Kankan na Zwierzyńcu
"Królową przedmieścia" dawano w Teatrze Zagłębia w upalne czerwcowe popołudnie, co nadzwyczajnie wprost korespondowało z uczuciami publiczności. Wodewil bowiem - a i wodewil Konstantego Krumłowskiego także - ma to do siebie, że jest jak plaster dla zbolałej aktorskiej duszy - zawsze będzie się podobać i zawsze pozwoli odnaleźć się ludziom po obydwu stronach rampy.
"Królową" przygotowano w Sosnowcu nie szczędząc sił, wyobraźni i pieniędzy, których, w kwocie całych 100 mln dołożyło, kochające swój teatr, miasto.
Na scenę powędrował cały niemal zespół (dyrektora Klemensa, nie wyłączając), stery powierzono reżyserowi Teatru Wielkiego w Warszawie (ale urodzonemu w Sosnowcu), znawcy falbaniastej muzy - Zbigniewowi Bogdańskiemu, zaś choreografię - najbardziej ukochanemu przez artystów całego Zagłębia i Śląska (sic!) człowiekowi - Henrykowi Konwińskiemu. Alicja Kuryło przyodziała sceniczną gromadę zgoła brawurowo (zważywszy ogólną mizerię), zaś kierownictwa prawdziwej, żywej orkiestry podjął się Bogumił Pasternak.
No i opłaciło się, bo powstało widowisko pełne fantazji, żywiołowo-liryczne (gdzie trzeba), radosne i melodyjne, także za sprawą wiecznie żywego mistrza Leona Schillera, którego adaptację wykorzystano.

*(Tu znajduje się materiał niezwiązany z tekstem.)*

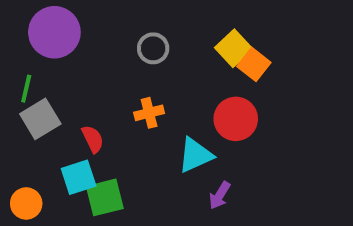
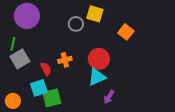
yellow square: (234, 48) -> (95, 14), moved, turned -30
orange cross: (149, 113) -> (65, 60), moved
red circle: (236, 119) -> (99, 59), moved

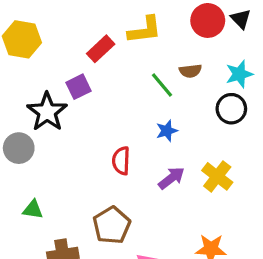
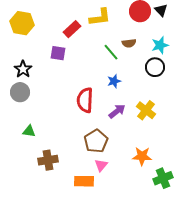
purple square: (79, 87) -> (58, 53), turned 35
black star: (47, 112) -> (23, 69), moved, size x0.7
red semicircle: (121, 161) -> (85, 100), size x1.4
brown pentagon: (112, 225) -> (96, 141), moved

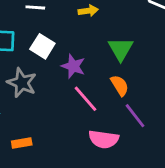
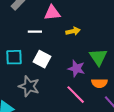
purple star: (73, 66) -> (76, 69), moved
orange semicircle: (120, 85) -> (99, 83), turned 126

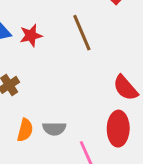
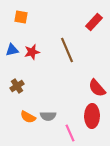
orange semicircle: (25, 130) -> (28, 117), turned 105

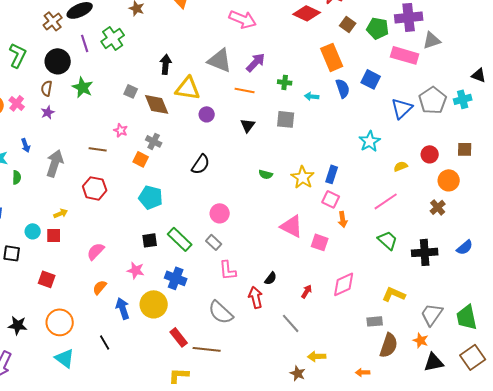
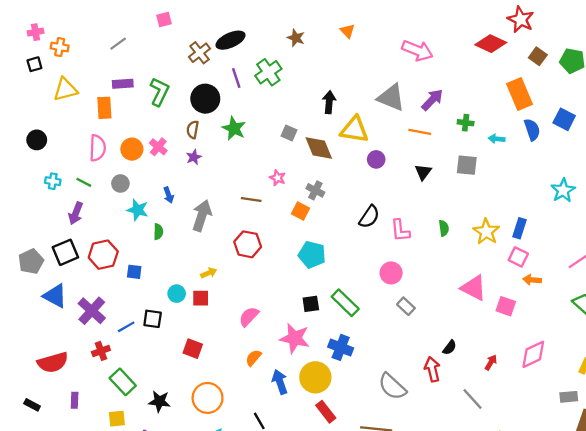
green semicircle: (266, 174) -> (444, 228), turned -112
orange arrow: (343, 219) -> (532, 280), turned 105
gray rectangle: (214, 242) -> (406, 306), moved
pink star: (136, 270) -> (295, 338), size x1.5
pink L-shape: (228, 270) -> (400, 231), moved
red rectangle: (179, 337) -> (326, 412), moved

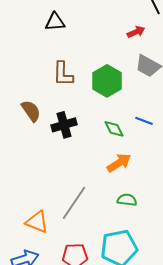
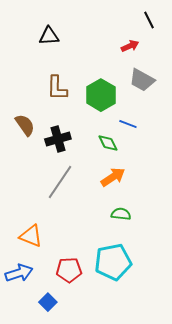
blue line: (144, 121) -> (128, 124), moved
gray line: (74, 203) -> (60, 182), moved

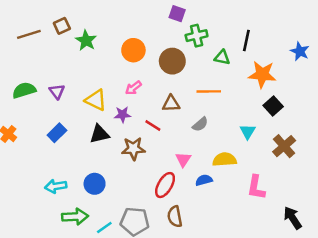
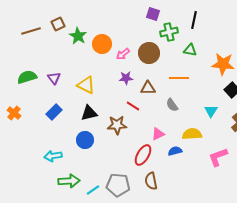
black line: (246, 40) -> (194, 20), moved
orange circle: (133, 50) -> (102, 44), moved
pink arrow: (133, 88) -> (123, 54), moved
purple star: (122, 115) -> (126, 78), moved
gray semicircle: (200, 124) -> (172, 105), turned 96
pink triangle: (183, 159) -> (158, 134), turned 32
blue circle: (95, 184) -> (85, 140), moved
pink L-shape: (256, 187) -> (218, 157), turned 60

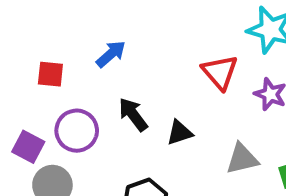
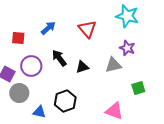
red triangle: (220, 72) -> (87, 29), moved
gray triangle: (242, 159) -> (113, 65), moved

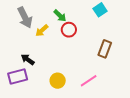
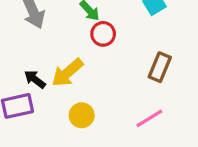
yellow arrow: (42, 31) -> (67, 73), moved, size x1.5
pink line: (89, 81) -> (149, 118), moved

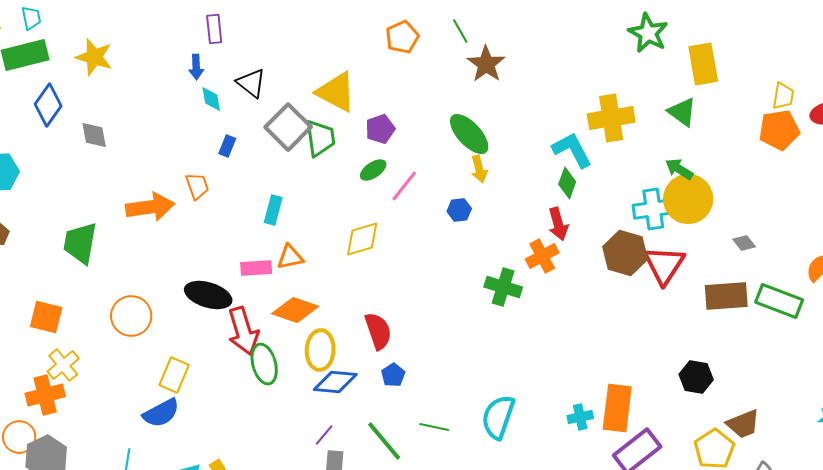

"Królowa przedmieścia" to nie jest utwór do poważnych dywagacji teatrologicznych, tylko do ogólnej zabawy, którą to prawdę w Teatrze Zagłębia zrealizowano z doskonałym skutkiem. Napracował się uczciwie cały zespół, ale że liczny, to go, niestety, w całości wymienić nie da rady. W roli reprezentantów spijających miód wystąpić więc muszą: Krystyna Gawrońska (Mania) - za urodę, klasę oraz autentycznie piękny głos, którym operuje jak prawdziwa primadonna. Iwona Fornalczyk - za urodę i wyrazistą indywidualność (Helcia) sceniczną, którą "wybiła" ją z tłumu oraz za umiejętności wokalne, Wojciech Leśniak - za udany portret Zygmunta, którego potraktował całkiem serio; a więc głębiej i prawdziwiej niż sobie pewno sam Krumłowski zamarzył, oraz za "Dymek z papierosa". Zbigniew Leraczyk (Stefan) za kolejną, pełną wdzięku i autentycznie sympatyczną, postać malarza oraz za duet z gitarą (Leraczyk był od gitary lepszy). Adam Kopciuszewski za stworzenie prawdziwie zabawnej postaci Majcherka i zalety głosu.
Całość podobała się umęczonej życiem publice, któż by więc zwracał uwagę na drobiazg. A recenzent musi; więc tylko dla porządku przyczepi się do dekoracji w I i III akcie, które - choć ładne - trochę były jednak za obfite i utrudniały ruch sceniczny (Konwiński jak wiadomo, potrafi, ale nie było mu łatwo) Nie zgrały się także - mimo szczerych wysiłków - plan sceny i plan orkiestronu, co spowodowane zostało małą liczba wspólnych prób. Ale mamy nadzieję, że po paru spektaklach wszystko przybierze odpowiednie prporcje.